The problem, then, is this: The fatal threats that the earth is now facing are the results of a coward indeterminacy that has allowed us to speak about it as an insentient globe and as a heavenly body without life. We cannot continue in this way. We feel it in your bones. We hear it in the wind. We imagine that the earth calls on us to make a change. The geopoetics is an attempt to answer this call.
A FIRST CONTRIBUTION
This book is a first attempt to outline how we understand this answer. This does of course not mean that this book claims to be capable of solving even a fraction of all the relevant problems. But it is an attempt to contribute with a first entry in the living and evolving geopoetical canon. As such, this book is also an initial attempt to articulate what currently known needs exist: an attempt to aid the reframing of our relationship with the earth, that is, to identify the most irreducible terms in our earth concept, exposing the most pressing problems therein, analyzing those problems’ underlying causes, offer sound suggestions as to how to handle these various issues, and, at the end, to help realize the conclusive and collective emancipation of all sentient beings. To reach this end we realize that we need to give up all efforts to capture and control what we are dealing with. We cannot accept the claim that the earth is something that we can comprehend. For this reason, the geopoetics must acknowledge and embrace a frank, honest and effective absurdity. A geopoetical examination must try to reach beyond what it can ever hope to accomplish. It must be open to the possibility that what will be found is not what is sought after. The bottom line is nevertheless the same. We need a shift of mind and of word. Without it, we can never hope to change the destructive actions of our species.

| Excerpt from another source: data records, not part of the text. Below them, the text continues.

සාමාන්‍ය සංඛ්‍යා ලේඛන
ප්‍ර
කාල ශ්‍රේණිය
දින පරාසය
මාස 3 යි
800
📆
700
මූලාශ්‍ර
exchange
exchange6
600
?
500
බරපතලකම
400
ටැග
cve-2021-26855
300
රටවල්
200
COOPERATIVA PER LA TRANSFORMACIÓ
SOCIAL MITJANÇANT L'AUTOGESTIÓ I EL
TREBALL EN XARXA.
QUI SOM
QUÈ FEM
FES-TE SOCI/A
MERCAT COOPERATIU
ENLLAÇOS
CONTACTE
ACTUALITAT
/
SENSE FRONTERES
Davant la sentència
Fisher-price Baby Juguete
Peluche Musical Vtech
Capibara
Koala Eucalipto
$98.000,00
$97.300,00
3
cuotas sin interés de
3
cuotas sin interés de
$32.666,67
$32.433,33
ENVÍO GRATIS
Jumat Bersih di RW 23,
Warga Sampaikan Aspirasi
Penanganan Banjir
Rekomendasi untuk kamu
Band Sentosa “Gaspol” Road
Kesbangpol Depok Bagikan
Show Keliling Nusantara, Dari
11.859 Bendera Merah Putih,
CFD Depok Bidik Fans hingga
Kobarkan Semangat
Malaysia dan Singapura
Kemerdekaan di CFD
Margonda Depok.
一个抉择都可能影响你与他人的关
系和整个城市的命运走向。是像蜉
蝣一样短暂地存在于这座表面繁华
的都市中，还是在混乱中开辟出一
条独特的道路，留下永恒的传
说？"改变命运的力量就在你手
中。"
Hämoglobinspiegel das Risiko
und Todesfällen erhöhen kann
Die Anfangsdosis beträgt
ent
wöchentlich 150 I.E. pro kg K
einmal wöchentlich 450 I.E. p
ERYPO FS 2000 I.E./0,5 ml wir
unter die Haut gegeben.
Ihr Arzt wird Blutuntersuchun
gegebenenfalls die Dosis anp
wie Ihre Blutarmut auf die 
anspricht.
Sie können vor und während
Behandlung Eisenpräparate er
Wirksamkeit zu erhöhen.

As a result, the geopoetics is also always in solidarity with – or rather, in an anthropophagic relationship to – all those that are working towards similar goals: the climate activists, the workers, the precarious, the indigenous, the suppressed, the misrepresented, those without papers, those in transience, the non-whites, the non-males, the non-humans, the formerly colonized, the bought, the hidden, the misfits, the censored and the illegal. We do not believe that there is one answer. Collaboration is the key. The mind work is necessarily diverse. We need to deprogram a widespread monobiotic concept of sentience and society. The geopoetics is therefore not only a weapon against the status quo, but also a tool for all those willing to withdraw together with us and leave room for the earth to finally rule itself again.